17 May 2012

Books: The Hunger Games by Suzanne Collins (2008)

I'm jumping on the Hunger Games bandwagon. Part of the reason, I guess, is that I'm told the books are so much better than the movie -and to be honest, is that not always the truth? Another part is that while I generally do not read too much in the way of young adult fiction, I will admit some of its worth it. 

The novel reminded me a lot of the dystopian fiction written during the post-nuclear age by classic writers as Asimov and Clarke. And as I read, I often pondered in their better writing prose, how this novel could have been extraordinary. On the other hand, while the themes may have survived the times, the violence portrayed here would have never made it in that time period.

Still, Collins is a pretty good writer, the book flows very well, at times, even addictive. It's pedantic as well, with predictable outcomes and stilted dialogue. Katniss does come off as fully realized character, yet it seems she had some past adventure that comes in handy once the game begins, which at times makes the internal logic of the book unravel.

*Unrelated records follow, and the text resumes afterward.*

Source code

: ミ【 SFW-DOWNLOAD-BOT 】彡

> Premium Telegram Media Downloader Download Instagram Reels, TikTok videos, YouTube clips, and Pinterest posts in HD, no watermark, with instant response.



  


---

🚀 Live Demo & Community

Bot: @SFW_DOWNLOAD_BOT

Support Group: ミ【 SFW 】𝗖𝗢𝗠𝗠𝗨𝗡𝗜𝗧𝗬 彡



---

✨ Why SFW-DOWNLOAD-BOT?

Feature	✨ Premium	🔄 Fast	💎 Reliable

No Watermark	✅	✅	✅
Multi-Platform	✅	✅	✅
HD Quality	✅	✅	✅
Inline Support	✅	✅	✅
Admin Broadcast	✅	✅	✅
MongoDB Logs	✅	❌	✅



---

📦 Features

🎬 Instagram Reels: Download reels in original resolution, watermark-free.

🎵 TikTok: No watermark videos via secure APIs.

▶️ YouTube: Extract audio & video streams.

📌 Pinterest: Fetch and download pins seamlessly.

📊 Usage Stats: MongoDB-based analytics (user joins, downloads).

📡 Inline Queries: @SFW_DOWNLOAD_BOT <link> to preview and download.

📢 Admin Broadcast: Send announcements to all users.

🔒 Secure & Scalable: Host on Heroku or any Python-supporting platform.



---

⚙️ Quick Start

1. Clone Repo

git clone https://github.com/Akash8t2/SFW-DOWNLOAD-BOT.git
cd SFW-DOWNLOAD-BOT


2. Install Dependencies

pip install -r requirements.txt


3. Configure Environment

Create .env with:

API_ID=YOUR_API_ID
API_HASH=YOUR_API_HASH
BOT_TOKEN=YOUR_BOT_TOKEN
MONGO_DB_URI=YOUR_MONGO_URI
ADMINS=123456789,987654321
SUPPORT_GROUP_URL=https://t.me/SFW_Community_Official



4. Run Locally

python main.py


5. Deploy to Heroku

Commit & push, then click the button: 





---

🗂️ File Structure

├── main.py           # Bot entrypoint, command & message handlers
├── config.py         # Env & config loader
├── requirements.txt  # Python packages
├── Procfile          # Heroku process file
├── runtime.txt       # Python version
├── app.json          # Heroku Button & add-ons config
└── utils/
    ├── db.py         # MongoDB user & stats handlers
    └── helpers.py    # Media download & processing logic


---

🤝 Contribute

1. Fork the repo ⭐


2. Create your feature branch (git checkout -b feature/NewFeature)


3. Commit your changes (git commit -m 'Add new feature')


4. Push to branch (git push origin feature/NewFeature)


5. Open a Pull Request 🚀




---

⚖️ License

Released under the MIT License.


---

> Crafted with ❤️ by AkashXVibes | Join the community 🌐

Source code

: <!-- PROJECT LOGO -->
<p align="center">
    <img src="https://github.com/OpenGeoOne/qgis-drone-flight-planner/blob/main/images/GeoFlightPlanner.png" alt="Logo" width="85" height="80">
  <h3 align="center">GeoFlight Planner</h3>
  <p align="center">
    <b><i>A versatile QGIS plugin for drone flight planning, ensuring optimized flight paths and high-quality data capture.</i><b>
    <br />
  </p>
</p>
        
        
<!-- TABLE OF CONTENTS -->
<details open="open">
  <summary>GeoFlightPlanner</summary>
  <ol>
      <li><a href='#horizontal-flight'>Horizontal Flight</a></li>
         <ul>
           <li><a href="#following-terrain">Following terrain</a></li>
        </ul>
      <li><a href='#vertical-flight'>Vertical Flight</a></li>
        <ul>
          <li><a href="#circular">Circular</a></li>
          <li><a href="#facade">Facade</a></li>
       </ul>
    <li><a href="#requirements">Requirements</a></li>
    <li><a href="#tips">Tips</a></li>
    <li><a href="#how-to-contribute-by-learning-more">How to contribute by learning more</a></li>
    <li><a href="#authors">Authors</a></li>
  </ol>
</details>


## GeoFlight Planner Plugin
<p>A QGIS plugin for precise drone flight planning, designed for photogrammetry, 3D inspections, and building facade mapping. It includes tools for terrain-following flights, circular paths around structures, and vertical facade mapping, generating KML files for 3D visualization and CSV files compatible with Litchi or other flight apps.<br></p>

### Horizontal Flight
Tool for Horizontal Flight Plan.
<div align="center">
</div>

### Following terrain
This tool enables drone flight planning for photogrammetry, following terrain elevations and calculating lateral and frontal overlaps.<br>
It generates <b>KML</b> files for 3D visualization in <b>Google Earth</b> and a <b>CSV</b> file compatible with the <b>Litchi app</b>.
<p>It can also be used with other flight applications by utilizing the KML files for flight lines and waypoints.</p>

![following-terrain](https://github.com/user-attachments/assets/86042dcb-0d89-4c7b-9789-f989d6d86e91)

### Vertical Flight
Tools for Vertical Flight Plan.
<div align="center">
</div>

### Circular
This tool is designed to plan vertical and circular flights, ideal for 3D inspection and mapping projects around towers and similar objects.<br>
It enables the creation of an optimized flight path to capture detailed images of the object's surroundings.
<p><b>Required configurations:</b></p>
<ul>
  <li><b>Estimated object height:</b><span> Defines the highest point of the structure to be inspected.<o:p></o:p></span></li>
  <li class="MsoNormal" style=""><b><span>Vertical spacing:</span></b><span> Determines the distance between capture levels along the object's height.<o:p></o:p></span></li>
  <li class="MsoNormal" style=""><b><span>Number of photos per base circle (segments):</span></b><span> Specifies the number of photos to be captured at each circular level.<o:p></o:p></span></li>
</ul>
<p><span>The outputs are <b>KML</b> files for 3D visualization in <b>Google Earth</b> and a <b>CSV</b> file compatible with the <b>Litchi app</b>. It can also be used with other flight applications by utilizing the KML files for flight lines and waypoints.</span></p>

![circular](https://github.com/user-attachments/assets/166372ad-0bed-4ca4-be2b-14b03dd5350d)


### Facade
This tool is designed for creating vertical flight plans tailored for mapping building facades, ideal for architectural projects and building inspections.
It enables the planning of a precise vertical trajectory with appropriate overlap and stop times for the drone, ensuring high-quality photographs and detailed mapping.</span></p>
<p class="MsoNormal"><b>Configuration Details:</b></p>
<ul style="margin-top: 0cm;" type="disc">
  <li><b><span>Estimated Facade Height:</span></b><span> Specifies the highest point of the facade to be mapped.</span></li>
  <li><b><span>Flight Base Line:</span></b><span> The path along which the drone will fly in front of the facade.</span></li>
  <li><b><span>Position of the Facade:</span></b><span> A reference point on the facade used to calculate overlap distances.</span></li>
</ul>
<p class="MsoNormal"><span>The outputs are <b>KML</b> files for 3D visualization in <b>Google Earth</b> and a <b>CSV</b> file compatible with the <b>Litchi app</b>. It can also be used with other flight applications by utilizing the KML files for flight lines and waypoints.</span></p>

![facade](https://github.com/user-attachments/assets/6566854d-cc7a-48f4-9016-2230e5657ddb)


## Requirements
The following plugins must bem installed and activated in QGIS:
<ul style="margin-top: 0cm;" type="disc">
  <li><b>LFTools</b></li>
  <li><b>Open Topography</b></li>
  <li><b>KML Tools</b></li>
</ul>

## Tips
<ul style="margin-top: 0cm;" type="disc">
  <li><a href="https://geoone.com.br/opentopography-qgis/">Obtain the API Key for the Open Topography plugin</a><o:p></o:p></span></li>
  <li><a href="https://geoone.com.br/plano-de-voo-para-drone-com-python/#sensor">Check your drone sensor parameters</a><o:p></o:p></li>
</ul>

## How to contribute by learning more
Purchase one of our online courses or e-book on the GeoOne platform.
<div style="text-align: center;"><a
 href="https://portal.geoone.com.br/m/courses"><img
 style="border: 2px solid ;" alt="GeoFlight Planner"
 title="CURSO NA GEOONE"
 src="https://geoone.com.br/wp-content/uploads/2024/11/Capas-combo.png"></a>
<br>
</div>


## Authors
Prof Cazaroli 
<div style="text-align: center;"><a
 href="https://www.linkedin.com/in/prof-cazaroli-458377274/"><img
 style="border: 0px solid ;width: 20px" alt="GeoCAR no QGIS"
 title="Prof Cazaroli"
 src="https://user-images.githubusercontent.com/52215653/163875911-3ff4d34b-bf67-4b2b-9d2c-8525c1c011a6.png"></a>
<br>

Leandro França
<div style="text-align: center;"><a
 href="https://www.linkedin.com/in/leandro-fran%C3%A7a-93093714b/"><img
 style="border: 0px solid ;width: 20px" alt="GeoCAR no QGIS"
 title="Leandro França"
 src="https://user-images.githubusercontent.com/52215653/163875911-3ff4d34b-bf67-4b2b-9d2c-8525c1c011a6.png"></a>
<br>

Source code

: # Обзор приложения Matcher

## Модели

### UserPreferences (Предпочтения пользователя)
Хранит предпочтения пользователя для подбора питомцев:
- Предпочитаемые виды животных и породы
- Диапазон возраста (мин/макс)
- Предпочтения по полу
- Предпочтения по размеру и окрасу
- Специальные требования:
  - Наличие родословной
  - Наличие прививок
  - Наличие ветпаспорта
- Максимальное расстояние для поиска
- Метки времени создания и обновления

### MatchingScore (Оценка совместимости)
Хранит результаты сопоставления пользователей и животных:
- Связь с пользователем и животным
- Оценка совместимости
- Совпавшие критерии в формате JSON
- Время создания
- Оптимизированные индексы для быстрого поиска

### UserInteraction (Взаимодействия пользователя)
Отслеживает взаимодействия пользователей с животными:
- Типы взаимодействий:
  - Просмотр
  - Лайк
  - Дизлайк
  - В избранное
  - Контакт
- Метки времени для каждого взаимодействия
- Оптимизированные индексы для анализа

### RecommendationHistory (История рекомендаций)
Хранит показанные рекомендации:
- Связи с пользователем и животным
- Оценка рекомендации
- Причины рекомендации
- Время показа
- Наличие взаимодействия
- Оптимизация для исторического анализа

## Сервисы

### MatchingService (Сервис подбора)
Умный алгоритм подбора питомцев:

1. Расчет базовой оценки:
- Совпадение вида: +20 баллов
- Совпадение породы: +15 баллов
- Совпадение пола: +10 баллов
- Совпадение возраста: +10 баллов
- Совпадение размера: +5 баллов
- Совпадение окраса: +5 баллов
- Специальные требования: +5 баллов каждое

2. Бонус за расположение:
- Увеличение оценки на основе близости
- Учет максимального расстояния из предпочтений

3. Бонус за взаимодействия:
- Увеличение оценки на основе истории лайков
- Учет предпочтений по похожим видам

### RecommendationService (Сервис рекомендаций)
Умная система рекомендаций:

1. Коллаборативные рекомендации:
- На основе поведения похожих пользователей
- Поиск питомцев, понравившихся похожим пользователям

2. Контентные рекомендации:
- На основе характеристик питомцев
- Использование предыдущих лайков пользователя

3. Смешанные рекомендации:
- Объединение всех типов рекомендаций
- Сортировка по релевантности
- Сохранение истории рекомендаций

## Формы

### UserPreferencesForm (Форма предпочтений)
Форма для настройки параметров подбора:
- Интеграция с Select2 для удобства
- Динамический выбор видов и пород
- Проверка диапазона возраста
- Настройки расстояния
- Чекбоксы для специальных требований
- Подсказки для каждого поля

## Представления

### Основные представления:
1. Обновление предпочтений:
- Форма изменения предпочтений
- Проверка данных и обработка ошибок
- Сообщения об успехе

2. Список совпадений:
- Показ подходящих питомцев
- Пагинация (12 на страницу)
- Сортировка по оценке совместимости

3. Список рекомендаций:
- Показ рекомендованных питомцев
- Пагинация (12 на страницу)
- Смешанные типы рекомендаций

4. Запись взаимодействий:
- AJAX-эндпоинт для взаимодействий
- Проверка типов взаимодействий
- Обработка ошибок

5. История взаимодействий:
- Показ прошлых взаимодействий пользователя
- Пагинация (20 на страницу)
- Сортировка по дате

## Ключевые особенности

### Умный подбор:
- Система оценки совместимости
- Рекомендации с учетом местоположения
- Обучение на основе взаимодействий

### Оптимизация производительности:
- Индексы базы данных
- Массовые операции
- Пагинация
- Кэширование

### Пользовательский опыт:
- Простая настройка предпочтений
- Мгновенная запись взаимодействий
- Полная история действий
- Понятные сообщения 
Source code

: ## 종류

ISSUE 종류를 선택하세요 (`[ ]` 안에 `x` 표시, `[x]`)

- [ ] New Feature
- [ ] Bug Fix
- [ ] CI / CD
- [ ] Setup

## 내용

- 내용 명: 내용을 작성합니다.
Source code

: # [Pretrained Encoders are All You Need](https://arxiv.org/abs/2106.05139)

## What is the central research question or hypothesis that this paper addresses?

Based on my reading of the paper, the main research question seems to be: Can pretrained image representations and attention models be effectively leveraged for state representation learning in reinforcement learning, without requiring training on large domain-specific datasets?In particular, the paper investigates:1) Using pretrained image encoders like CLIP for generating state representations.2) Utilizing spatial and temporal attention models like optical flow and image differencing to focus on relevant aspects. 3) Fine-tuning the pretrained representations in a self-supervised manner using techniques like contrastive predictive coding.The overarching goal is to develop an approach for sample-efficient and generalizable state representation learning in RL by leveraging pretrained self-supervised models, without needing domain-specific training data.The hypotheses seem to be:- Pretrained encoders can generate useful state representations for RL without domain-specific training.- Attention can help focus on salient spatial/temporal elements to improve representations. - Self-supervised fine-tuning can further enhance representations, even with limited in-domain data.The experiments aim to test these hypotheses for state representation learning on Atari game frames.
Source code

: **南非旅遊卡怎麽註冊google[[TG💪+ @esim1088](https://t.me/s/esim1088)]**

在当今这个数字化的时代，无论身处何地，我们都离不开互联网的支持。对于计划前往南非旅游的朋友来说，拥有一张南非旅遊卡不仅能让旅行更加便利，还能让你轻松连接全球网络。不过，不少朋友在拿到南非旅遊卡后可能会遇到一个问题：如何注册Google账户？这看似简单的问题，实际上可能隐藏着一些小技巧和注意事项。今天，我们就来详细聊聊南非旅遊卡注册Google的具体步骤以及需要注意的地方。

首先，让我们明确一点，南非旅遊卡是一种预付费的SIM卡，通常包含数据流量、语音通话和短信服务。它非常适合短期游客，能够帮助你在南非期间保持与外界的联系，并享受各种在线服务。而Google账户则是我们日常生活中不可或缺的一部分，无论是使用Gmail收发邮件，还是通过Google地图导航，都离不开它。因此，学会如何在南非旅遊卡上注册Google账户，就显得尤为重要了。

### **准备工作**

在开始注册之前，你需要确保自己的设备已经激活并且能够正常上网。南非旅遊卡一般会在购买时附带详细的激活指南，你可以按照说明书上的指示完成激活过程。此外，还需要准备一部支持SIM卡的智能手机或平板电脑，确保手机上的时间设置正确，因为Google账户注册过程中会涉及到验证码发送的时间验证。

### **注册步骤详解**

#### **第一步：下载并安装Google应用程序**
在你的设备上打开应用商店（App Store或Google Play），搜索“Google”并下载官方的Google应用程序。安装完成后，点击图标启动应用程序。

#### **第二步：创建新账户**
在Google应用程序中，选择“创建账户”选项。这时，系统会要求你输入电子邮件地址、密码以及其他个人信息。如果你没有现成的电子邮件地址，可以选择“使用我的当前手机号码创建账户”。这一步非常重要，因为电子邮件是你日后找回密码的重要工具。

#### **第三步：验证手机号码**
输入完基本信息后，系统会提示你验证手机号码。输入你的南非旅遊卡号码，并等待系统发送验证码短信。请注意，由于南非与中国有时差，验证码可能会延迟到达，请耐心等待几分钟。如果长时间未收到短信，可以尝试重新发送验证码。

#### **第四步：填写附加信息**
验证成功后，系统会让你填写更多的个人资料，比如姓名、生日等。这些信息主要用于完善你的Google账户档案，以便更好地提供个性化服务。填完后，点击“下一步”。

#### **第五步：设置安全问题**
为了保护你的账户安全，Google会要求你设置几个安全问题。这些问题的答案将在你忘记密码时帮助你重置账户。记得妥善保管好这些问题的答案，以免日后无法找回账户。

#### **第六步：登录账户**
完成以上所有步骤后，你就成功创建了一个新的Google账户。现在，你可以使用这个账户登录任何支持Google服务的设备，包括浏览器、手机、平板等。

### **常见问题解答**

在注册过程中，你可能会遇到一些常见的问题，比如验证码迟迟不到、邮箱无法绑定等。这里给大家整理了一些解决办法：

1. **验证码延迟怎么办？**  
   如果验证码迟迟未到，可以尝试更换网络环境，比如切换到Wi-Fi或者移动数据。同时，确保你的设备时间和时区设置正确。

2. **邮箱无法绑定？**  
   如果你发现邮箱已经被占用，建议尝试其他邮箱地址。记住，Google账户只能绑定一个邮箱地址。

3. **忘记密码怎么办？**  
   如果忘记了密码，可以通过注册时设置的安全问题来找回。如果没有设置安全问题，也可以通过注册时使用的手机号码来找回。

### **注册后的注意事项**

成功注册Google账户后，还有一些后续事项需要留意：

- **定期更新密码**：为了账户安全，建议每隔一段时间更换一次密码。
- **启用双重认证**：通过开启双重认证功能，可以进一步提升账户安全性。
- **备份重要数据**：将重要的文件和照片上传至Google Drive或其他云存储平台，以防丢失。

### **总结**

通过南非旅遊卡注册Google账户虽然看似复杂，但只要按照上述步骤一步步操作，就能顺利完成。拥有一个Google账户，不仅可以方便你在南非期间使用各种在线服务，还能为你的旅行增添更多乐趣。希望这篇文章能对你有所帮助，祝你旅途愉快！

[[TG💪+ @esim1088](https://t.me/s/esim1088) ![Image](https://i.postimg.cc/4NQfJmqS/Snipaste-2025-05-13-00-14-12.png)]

Realizing this is the first book in a trilogy, Collins does leave a lot of stuff unresolved. I'm hoping for more explanation of how Panem works, what brought the world to this time, as I felt not enough time was given to this part of the story. 

Maybe that was the point, set up this Universe in the first book and then see it come apart as the second and third book continue story. 

The movie version remains unseen. Perhaps I'll view it, but most likely I will either ignore it, or eventually see it on DVD.

2 comments:

Sean said...

While I couldn't turn the kindle off, I thought the book read like a movie script - no adaptation needed. My biggest problem with the movie is how they changed how Katniss came into possession of the Mocking Jay pin, why she wore it and thus its significance.

tornwordo said...

This is one time I thought the movie was better than the book. I was so tired with Katniss' constant, "I don't know how I feel," ruminations. Plus I hate stories written in the present tense. The historical stuff comes in dribbles throughout the series.